Mateusz Zębski ma za sobą niezwykle udany sezon. Po rozgrywkach spędzonych w I-ligowym Polfarmexie Kutno, 27-letni koszykarz znów znalazł miejsce w ekstraklasie. I przyznać trzeba, że był to dla niego naprawdę pomyślny powrót, bowiem zbierał bardzo dobre recenzje za grę w MKS-ie Dąbrowa Górnicza. U Jacka Winnickiego otrzymywał naprawdę solidne minuty, które potrafił dobrze wykorzystać.
Sezon 2018/19 wychowanek ostrowskiej Stali zakończył ze średnimi 6,7 punktu i 3,7 zbiórki. Teraz w jego karierze nadszedł czas na nowe wyzwanie. Grający na pozycji rzucającego lub niskiego skrzydłowego koszykarz przyjął ofertę Enea Astorii Bydgoszcz. Będzie tym samym podopiecznym Artura Gronka, u którego ostatnio grał przy okazji chińskiego tournée rozszerzonej reprezentacji Polski. Tym samym wybrał niejako podobną drogę do Adama Kempa, który także zagra w "Aście", a który w poprzednich rozgrywkach występował w dowodzonej wówczas przez Gronka Polpharmie.
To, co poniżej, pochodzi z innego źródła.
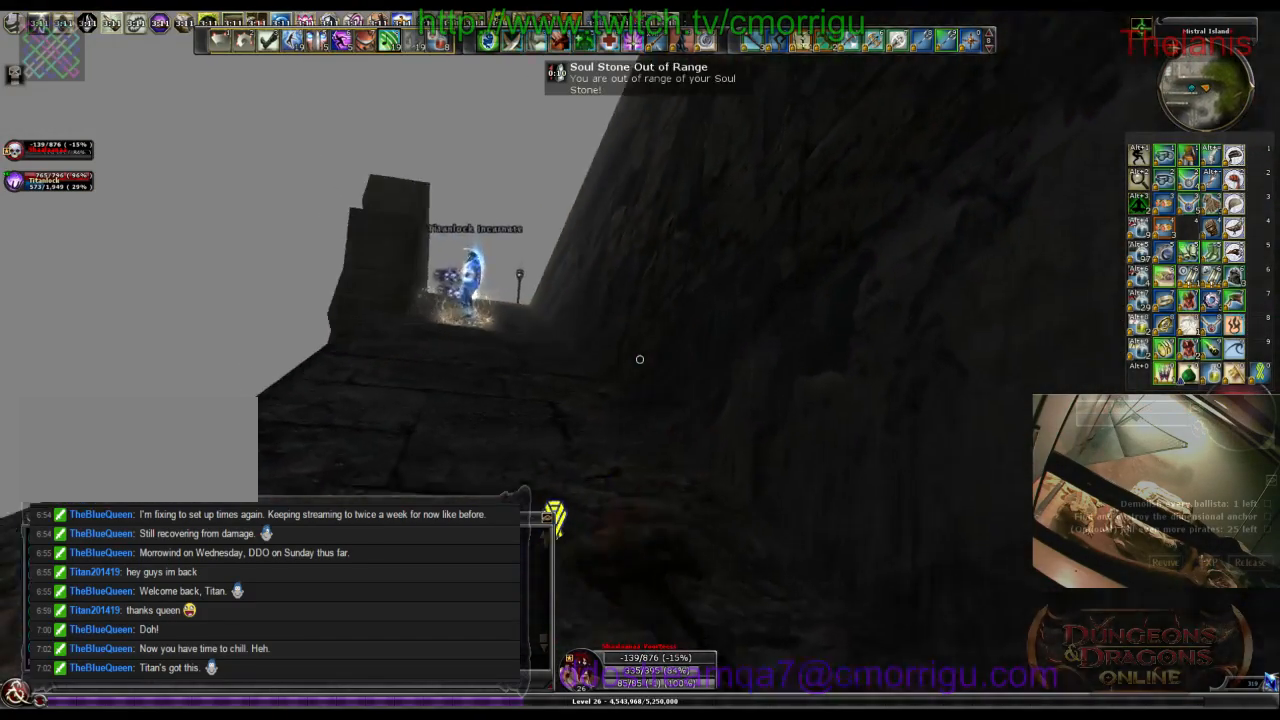
{"keys": ["w"], "events": []}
W Chinach Zębski był jednym z wyróżniających się zawodników kadry "B". Zagrał we wszystkich dziewięciu spotkaniach z orzełkiem na piersi, w których był bardzo cennym ogniwem w rotacji - zdobywał przeciętnie po 11,3 punktu. Jak więc widać skusiła go perspektywa dalszej współpracy z 34-letnim szkoleniowcem, u którego w dalszym ciągu powinien być ważną postacią.
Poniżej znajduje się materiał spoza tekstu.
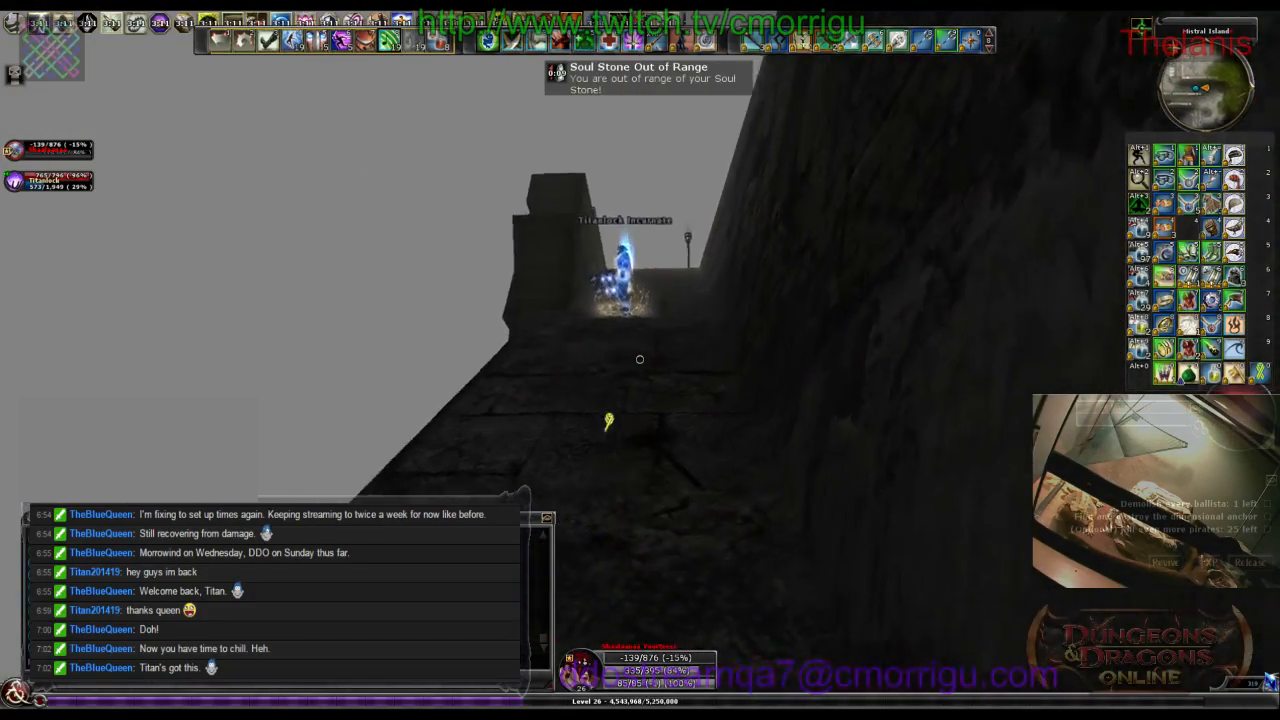
{"keys": ["w"], "events": []}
Bydgoszczanie bardzo energicznie przystąpili do okresu transferowego przed swoim powrotem po 13 latach na parkiety ekstraklasy. Kontrakty na nowy sezon w grodzie nad Brdą mają Marcin Nowakowski, Dorian Szyttenholm, Jakub Dłuski i Łukasz Frąckiewicz, a poza Kempem i Zębskim nowym nabytkiem czarno-czerwonych jest także Michał Chyliński, z którym Enea Astoria podpisała aż 3-letni kontrakt. Po nazwiskach nowych graczy już widać, że beniaminek nie zamierza walczyć jedynie o utrzymanie się w Energa Basket Lidze.
ZOBACZ WIDEO Niezwykle skromny człowiek. Wojciech Nowicki: Sodówka nie uderzyła mi do głowy [cała rozmowa]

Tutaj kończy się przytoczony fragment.